Clarification request for 5.113, general form of trace wrt to matrix gradient - Githubissues

mml-book / mml-book.github.io

Companion webpage to the book "Mathematics For Machine Learning"

12.94k stars 2.39k forks source link

Clarification request for 5.113, general form of trace wrt to matrix gradient #212

Closed Antymon closed 5 years ago

Antymon commented 5 years ago

Describe the mistake It seems odd to me that 5.113 claims that derivative of trace wrt to matrix is trace of derivative since obviously dimensions don't seem to match. Either this is some counter intuitive form or a mistake. It also differs from general form of Matrix cookbook I found, which MML book seems to refer to:

*The Matrix Cookbook [ http://matrixcookbook.com ] Kaare Brandt Petersen Michael Syskind Pedersen Version: November 15, 2012

Side note Similar thing applies to 5.114 . Matrix cookbook seems to use scalar gradient for that one, which makes the dimensions obviously hold.

Location Please provide the

version 2018-08-30
Chapter 5
page 156
eq 5.113, 5.114

mpd37 commented 5 years ago

The derivative of the trace is the trace of the derivative: Both the trace and the derivative are linear operators, so we can exchange them.

One of the things that we don't discuss here (and what we also don't really want to get into) is that in the trace is only defined for matrices. If we operate with tensors the trace turns into a tensor contraction (where we sum out two dimensions).

Antymon commented 5 years ago

Clearly I have a problem with understanding this interchangeability of linear operators in this setting. As I understand trace of whatever put in as an argument is a scalar. Is that incorrect? Is trace of derivative not necessarily a scalar? Of course derivatives of traces of matrices are matrices, therefore contradiction when trying to approach this general rule.

mpd37 commented 5 years ago

That's not necessarily correct. The trace of a (DxDxExE) tensor is 1xExE (if you generalize the trace to a tensor contraction along the first two dimensions). Again, this is stuff I really don't want to get into. And that's why the trace of a derivative may not be a scalar.

Regarding exchangeability: https://en.wikipedia.org/wiki/Trace_%28linear_algebra%29

mpd37 commented 5 years ago

Similar arguments apply to the transpose (which is also only defined for matrices, not for general tensors).

Antymon commented 5 years ago

Fair. Even with matrices, not going into tensors, I don't understand how this changeability can hold. But well, clearly that's not the issue of books correctness.

mpd37 commented 5 years ago

Effectively, the question is what to do about it. I agree that this issue causes confusion. I would like to keep this section in the book because it's useful. I'm considering adding a comment that points out these issues, referring to other sources for further clarification.

Would this be a solution for you as well?

Antymon commented 5 years ago

Ah I was never after whole of section. It's just properties 5.113 and 5.114 is what I don't get. If you have any sources that explain those in more detail then surely, there is a chance they would be helpful.
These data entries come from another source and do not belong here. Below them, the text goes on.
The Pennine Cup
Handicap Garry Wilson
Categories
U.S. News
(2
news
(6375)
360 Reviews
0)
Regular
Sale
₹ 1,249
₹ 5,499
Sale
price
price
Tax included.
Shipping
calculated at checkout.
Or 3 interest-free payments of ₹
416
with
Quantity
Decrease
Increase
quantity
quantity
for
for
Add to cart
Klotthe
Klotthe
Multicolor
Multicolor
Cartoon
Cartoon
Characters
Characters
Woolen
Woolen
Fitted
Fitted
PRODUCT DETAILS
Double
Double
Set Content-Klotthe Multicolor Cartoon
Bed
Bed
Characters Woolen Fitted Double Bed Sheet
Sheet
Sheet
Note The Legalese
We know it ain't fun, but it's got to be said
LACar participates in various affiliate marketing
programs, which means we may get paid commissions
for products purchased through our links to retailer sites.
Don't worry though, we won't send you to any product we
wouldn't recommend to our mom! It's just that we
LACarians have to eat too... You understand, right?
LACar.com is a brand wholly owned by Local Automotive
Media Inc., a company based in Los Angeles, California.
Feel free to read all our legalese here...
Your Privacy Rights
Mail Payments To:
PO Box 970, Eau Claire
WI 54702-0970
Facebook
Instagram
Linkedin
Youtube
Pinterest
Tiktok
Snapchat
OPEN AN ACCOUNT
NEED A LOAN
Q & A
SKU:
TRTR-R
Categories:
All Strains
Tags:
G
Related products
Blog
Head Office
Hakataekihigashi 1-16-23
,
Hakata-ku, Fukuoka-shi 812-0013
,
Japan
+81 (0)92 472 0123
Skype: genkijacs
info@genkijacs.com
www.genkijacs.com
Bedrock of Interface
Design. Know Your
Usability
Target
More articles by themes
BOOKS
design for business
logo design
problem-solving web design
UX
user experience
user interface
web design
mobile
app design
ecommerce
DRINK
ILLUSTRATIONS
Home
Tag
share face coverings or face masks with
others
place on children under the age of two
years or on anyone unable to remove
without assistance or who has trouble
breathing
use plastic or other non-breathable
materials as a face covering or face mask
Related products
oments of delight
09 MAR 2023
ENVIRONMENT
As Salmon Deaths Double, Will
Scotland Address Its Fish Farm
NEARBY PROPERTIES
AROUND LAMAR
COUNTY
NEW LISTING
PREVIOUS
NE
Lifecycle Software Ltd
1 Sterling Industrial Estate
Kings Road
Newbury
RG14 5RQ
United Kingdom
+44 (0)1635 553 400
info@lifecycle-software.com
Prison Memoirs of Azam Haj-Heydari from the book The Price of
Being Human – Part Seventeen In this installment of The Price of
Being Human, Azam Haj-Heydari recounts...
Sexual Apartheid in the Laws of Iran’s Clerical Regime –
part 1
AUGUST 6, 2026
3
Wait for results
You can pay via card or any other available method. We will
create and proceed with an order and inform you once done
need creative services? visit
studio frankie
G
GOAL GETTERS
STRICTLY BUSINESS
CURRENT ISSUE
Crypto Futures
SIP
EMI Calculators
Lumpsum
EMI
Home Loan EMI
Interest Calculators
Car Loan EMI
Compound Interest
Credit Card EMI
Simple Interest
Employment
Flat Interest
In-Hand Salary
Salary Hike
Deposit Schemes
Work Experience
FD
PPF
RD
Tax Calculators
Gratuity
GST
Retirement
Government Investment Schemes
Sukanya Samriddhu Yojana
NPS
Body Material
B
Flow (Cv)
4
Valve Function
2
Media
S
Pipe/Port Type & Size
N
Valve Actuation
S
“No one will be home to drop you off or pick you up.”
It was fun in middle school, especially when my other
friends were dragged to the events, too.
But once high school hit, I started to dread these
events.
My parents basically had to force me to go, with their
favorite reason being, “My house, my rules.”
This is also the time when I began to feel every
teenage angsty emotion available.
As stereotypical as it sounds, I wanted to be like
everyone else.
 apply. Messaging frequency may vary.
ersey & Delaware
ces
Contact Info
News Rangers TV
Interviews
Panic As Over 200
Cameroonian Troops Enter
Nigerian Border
But it seems I would personally need something way more elaborate than likes of The Matrix Cookbook. You mention more of books in that chapter - would any of those be helpful with issues I am facing?

mpd37 commented 5 years ago

I'm not sure whether they will be more helpful to be honest. I need to find one that makes sense and is semi-comprehensible.

Antymon commented 5 years ago

Btw can we make any use of rule 5.113 at all without knowing definition of trace for tensors?

mpd37 commented 5 years ago

Not really. That's why I want to add a comment.

I could alternatively formulate things just for the scalar case, but the equations do hold for the vector-valued cases, too.

Antymon commented 5 years ago

Personally, if there was a star for 5.113 and 5.114 explaining that direct use of them wrt matrix will require tensor-related definitions it would probably be sufficient/less confusing for me. I was initially thinking I can apply one or the other in calculation of derivatives without need for tensor-related definitions and the fact that need for tensor-related definitions was arising led me to conclusion that I must be doing something wrong/misunderstanding what presented in the chapter.

mpd37 commented 5 years ago

Good point. What do you think about this remark:

Would this be helpful?

Antymon commented 5 years ago

Yes, I think it would be, at least for me.

mpd37 commented 5 years ago

Great! I'll fix this in the next revision and close this issue. Thanks a lot for making this a bit more clear.

Antymon commented 5 years ago

Likewise, thank you for the patience.